Actemra Injections for sJIA, pJIA Easier Than Comparable Infusions

Actemra Injections for sJIA, pJIA Easier Than Comparable Infusions

Compared with an infusion into the vein, injecting Actemra (tocilizumab) under the skin offers people with systemic and polyarticular juvenile idiopathic arthritis (JIA) similar performance in a more convenient route of administration, according to data from clinical trials.

Notably, the subcutaneous or under-the-skin injection method “has potential for in-home use,” the researchers said.

The study, “Subcutaneous dosing regimens of tocilizumab in children with systemic or polyarticular juvenile idiopathic arthritis,” was published in the journal Rheumatology.

It showed that under-the-skin Actemra “provides exposure and risk/benefit profiles similar to those of IV” or intravenous (into the vein) administration.

Actemra blocks the action of the IL-6 protein, which plays a central role in JIA, correlating with the severity of a patient’s joint involvement and other features of the disorder. The medication has been approved in the U.S. to treat polyarticular (pJIA) and systemic JIA (sJIA), as well as rheumatoid arthritis and giant cell arteritis, an inflammation of the lining of the arteries.

Marketed by Genentech (part of the Roche group), it can be given intravenously or subcutaneously. Two Roche-sponsored Phase 1b trials were conducted to identify optimal dosing regimens.

The trials (NCT01904292 and NCT01904279) tested subcutaneous Actemra in children with sJIA or pJIA, a harder-to-treat type of JIA with more joint involvement and a higher risk for severe disability. Specifically, Actemra was given in a 162 mg dose to sJIA patients every week or every two weeks, and to pJIA children every two or three weeks. Children with either disease type received the more frequent dosing regimen if their weight was 30 kg (66.1 lbs) or more.
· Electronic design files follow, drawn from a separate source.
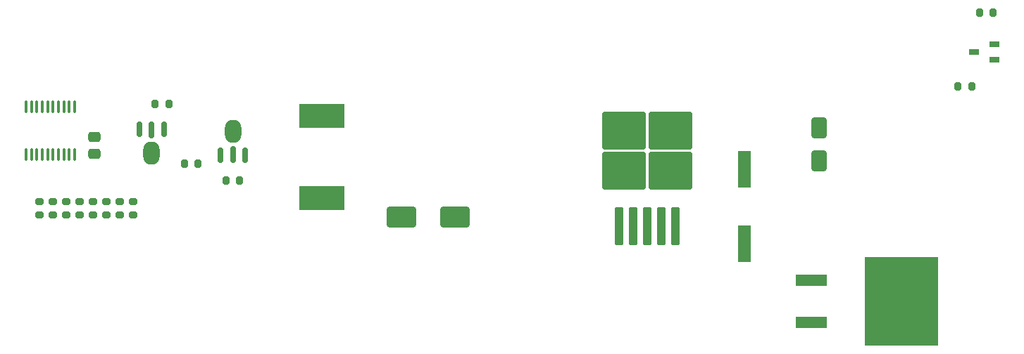
<source format=gbr>
%TF.GenerationSoftware,KiCad,Pcbnew,8.0.3*%
%TF.CreationDate,2024-11-25T10:27:06+01:00*%
%TF.ProjectId,Teensy Board,5465656e-7379-4204-926f-6172642e6b69,rev?*%
%TF.SameCoordinates,Original*%
%TF.FileFunction,Paste,Top*%
%TF.FilePolarity,Positive*%
%FSLAX46Y46*%
G04 Gerber Fmt 4.6, Leading zero omitted, Abs format (unit mm)*
G04 Created by KiCad (PCBNEW 8.0.3) date 2024-11-25 10:27:06*
%MOMM*%
%LPD*%
G01*
G04 APERTURE LIST*
G04 Aperture macros list*
%AMRoundRect*
0 Rectangle with rounded corners*
0 $1 Rounding radius*
0 $2 $3 $4 $5 $6 $7 $8 $9 X,Y pos of 4 corners*
0 Add a 4 corners polygon primitive as box body*
4,1,4,$2,$3,$4,$5,$6,$7,$8,$9,$2,$3,0*
0 Add four circle primitives for the rounded corners*
1,1,$1+$1,$2,$3*
1,1,$1+$1,$4,$5*
1,1,$1+$1,$6,$7*
1,1,$1+$1,$8,$9*
0 Add four rect primitives between the rounded corners*
20,1,$1+$1,$2,$3,$4,$5,0*
20,1,$1+$1,$4,$5,$6,$7,0*
20,1,$1+$1,$6,$7,$8,$9,0*
20,1,$1+$1,$8,$9,$2,$3,0*%
G04 Aperture macros list end*
%ADD10RoundRect,0.250000X0.300000X-2.050000X0.300000X2.050000X-0.300000X2.050000X-0.300000X-2.050000X0*%
%ADD11RoundRect,0.250000X2.375000X-2.025000X2.375000X2.025000X-2.375000X2.025000X-2.375000X-2.025000X0*%
%ADD12RoundRect,0.200000X-0.200000X-0.275000X0.200000X-0.275000X0.200000X0.275000X-0.200000X0.275000X0*%
%ADD13RoundRect,0.200000X0.200000X0.275000X-0.200000X0.275000X-0.200000X-0.275000X0.200000X-0.275000X0*%
%ADD14RoundRect,0.200000X-0.275000X0.200000X-0.275000X-0.200000X0.275000X-0.200000X0.275000X0.200000X0*%
%ADD15R,5.400000X2.900000*%
%ADD16O,0.700000X1.900000*%
%ADD17O,0.700000X2.100000*%
%ADD18O,2.000000X2.800000*%
%ADD19RoundRect,0.250000X-1.500000X-1.000000X1.500000X-1.000000X1.500000X1.000000X-1.500000X1.000000X0*%
%ADD20R,3.800000X1.400000*%
%ADD21R,8.800000X10.700000*%
%ADD22R,1.650000X4.500000*%
%ADD23RoundRect,0.100000X-0.100000X0.637500X-0.100000X-0.637500X0.100000X-0.637500X0.100000X0.637500X0*%
%ADD24RoundRect,0.250000X0.650000X-1.000000X0.650000X1.000000X-0.650000X1.000000X-0.650000X-1.000000X0*%
%ADD25R,1.250000X0.700000*%
%ADD26RoundRect,0.250000X0.475000X-0.337500X0.475000X0.337500X-0.475000X0.337500X-0.475000X-0.337500X0*%
G04 APERTURE END LIST*
D10*
%TO.C,U3*%
X132425000Y-108375000D03*
X134125000Y-108375000D03*
X135825000Y-108375000D03*
D11*
X133050000Y-101650000D03*
X138600000Y-101650000D03*
X133050000Y-96800000D03*
X138600000Y-96800000D03*
D10*
X137525000Y-108375000D03*
X139225000Y-108375000D03*
%TD*%
D12*
%TO.C,R2*%
X85175000Y-102860000D03*
X86825000Y-102860000D03*
%TD*%
D13*
%TO.C,R3*%
X81825000Y-100860000D03*
X80175000Y-100860000D03*
%TD*%
D14*
%TO.C,R11*%
X62740000Y-105375000D03*
X62740000Y-107025000D03*
%TD*%
D13*
%TO.C,R13*%
X174825000Y-91500000D03*
X173175000Y-91500000D03*
%TD*%
D14*
%TO.C,R10*%
X64400000Y-105375000D03*
X64400000Y-107025000D03*
%TD*%
D15*
%TO.C,L1*%
X96750000Y-95050000D03*
X96750000Y-104950000D03*
%TD*%
D14*
%TO.C,R6*%
X70800000Y-105375000D03*
X70800000Y-107025000D03*
%TD*%
D16*
%TO.C,Q1*%
X77750000Y-96690000D03*
D17*
X76250000Y-96780000D03*
D16*
X74750000Y-96690000D03*
D18*
X76250000Y-99530000D03*
%TD*%
D12*
%TO.C,R12*%
X175775000Y-82600000D03*
X177425000Y-82600000D03*
%TD*%
D19*
%TO.C,C4*%
X106250000Y-107250000D03*
X112750000Y-107250000D03*
%TD*%
D20*
%TO.C,U4*%
X155550000Y-114860000D03*
D21*
X166350000Y-117400000D03*
D20*
X155550000Y-119940000D03*
%TD*%
D14*
%TO.C,R8*%
X67600000Y-105375000D03*
X67600000Y-107025000D03*
%TD*%
%TO.C,R5*%
X72400000Y-105375000D03*
X72400000Y-107025000D03*
%TD*%
D22*
%TO.C,C2*%
X147500000Y-101500000D03*
X147500000Y-110500000D03*
%TD*%
D14*
%TO.C,R7*%
X69200000Y-105375000D03*
X69200000Y-107025000D03*
%TD*%
%TO.C,R9*%
X66000000Y-105375000D03*
X66000000Y-107025000D03*
%TD*%
D12*
%TO.C,R1*%
X76675000Y-93610000D03*
X78325000Y-93610000D03*
%TD*%
D23*
%TO.C,U2*%
X67000000Y-94000000D03*
X66350000Y-94000000D03*
X65700000Y-94000000D03*
X65050000Y-94000000D03*
X64400000Y-94000000D03*
X63750000Y-94000000D03*
X63100000Y-94000000D03*
X62450000Y-94000000D03*
X61800000Y-94000000D03*
X61150000Y-94000000D03*
X61150000Y-99725000D03*
X61800000Y-99725000D03*
X62450000Y-99725000D03*
X63100000Y-99725000D03*
X63750000Y-99725000D03*
X64400000Y-99725000D03*
X65050000Y-99725000D03*
X65700000Y-99725000D03*
X66350000Y-99725000D03*
X67000000Y-99725000D03*
%TD*%
D14*
%TO.C,R4*%
X74000000Y-105375000D03*
X74000000Y-107025000D03*
%TD*%
D24*
%TO.C,D2*%
X156500000Y-100500000D03*
X156500000Y-96500000D03*
%TD*%
D16*
%TO.C,Q2*%
X84500000Y-99780000D03*
D17*
X86000000Y-99690000D03*
D16*
X87500000Y-99780000D03*
D18*
X86000000Y-96940000D03*
%TD*%
D25*
%TO.C,Q3*%
X177600000Y-86400000D03*
X177600000Y-88300000D03*
X175100000Y-87350000D03*
%TD*%
D26*
%TO.C,C3*%
X69400000Y-99637500D03*
X69400000Y-97562500D03*
%TD*%
M02*

</source>
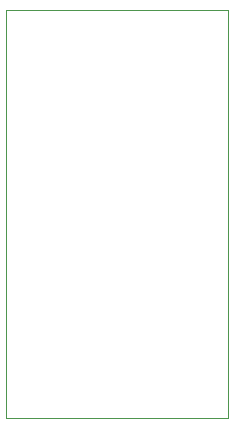
<source format=gm1>
%TF.GenerationSoftware,KiCad,Pcbnew,6.0.2+dfsg-1*%
%TF.CreationDate,2022-08-12T08:44:16-04:00*%
%TF.ProjectId,attiny_devboard,61747469-6e79-45f6-9465-76626f617264,rev?*%
%TF.SameCoordinates,Original*%
%TF.FileFunction,Profile,NP*%
%FSLAX46Y46*%
G04 Gerber Fmt 4.6, Leading zero omitted, Abs format (unit mm)*
G04 Created by KiCad (PCBNEW 6.0.2+dfsg-1) date 2022-08-12 08:44:16*
%MOMM*%
%LPD*%
G01*
G04 APERTURE LIST*
%TA.AperFunction,Profile*%
%ADD10C,0.100000*%
%TD*%
G04 APERTURE END LIST*
D10*
X147828000Y-108712000D02*
X147828000Y-74168000D01*
X147828000Y-74168000D02*
X129032000Y-74168000D01*
X129032000Y-74168000D02*
X129032000Y-108712000D01*
X129032000Y-108712000D02*
X147828000Y-108712000D01*
M02*

</source>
The studies, both two years long, recruited 51 sJIA and 52 pJIA participants, all ages 1 to 17. Of the sJIA patients, 44 (86%) completed their respective study, as did 46 (89%) of those with pJIA.

In sJIA and pJIA participants who had never used the medication before — called Actemra-naïve — concentrations reached stable levels around weeks 12 to 14. Patients switching from IV to subcutaneous Actemra maintained their blood levels of the medication.

Subcutaneous Actemra reached largely the same steady-state concentration in patients’ blood as did the IV-administered medicine.

Disease activity among Actemra-naïve patients, as measured by the Juvenile Arthritis Disease Activity Score (JADAS-71), showed similar improvements to those seen with the IV formulation. Also, JADAS-71 values held steady among participants switching from IV to subcutaneous formulation, indicating that changing delivery routes maintained the same level of efficacy.

By the end of the studies, a number of sJIA and pJIA patients achieved clinical remission, and most achieved inactive disease and decreased their glucocorticoid therapy needs.

The safety of the subcutaneous injection appeared consistent with that of the IV formulation, with the exception of injection site reactions, reported among 41.2% of children with sJIA and 28.8% of those with pJIA.

Most side effects were considered of mild to moderate intensity, and unrelated to treatment.

The most common side effect reported was infections, occurring most often in patients under 30 kgs than in those weighing 30 kgs or more: 88% vs. 69.2% among sJIA children, and 74.1% vs. 64% among those with pJIA.

Nine serious adverse events occurred in seven sJIA patients and four occurred in three pJIA patients. The nine sJIA individuals collectively experienced five serious infections, two sJIA flares, vertigo, and pulmonary bleeding, while the three pJIA participants reported croup, chickenpox, worsening anorexia, and joint pain.

Two children with sJIA died while participating in the study and both deaths were considered related to Actemra. One had pneumonia and oral candidiasis, also called oral thrush, and died of a pulmonary hemorrhage on day 15 after receiving a single TCZ dose on day 1. Another patient died of suspected sepsis on day 262, or nearly nine months into the trial. Both patients were receiving concomitant steroids and other medications

No serious hypersensitivity to treatment or immune reactions were observed.

Overall, the dosing regimens established in these trials for subcutaneous Actemra provided comparable safety and exploratory efficacy as the IV formulation, and are currently approved for children with sJIA or pJIA in the U.S. and Europe.

“[Subcutaneous Actemra] provides exposure and risk/benefit profiles similar to those of IV [Actemra],” the investigators wrote, adding that it “provides an alternative administration route that is more convenient for patients and caregivers and that has potential for in-home use.”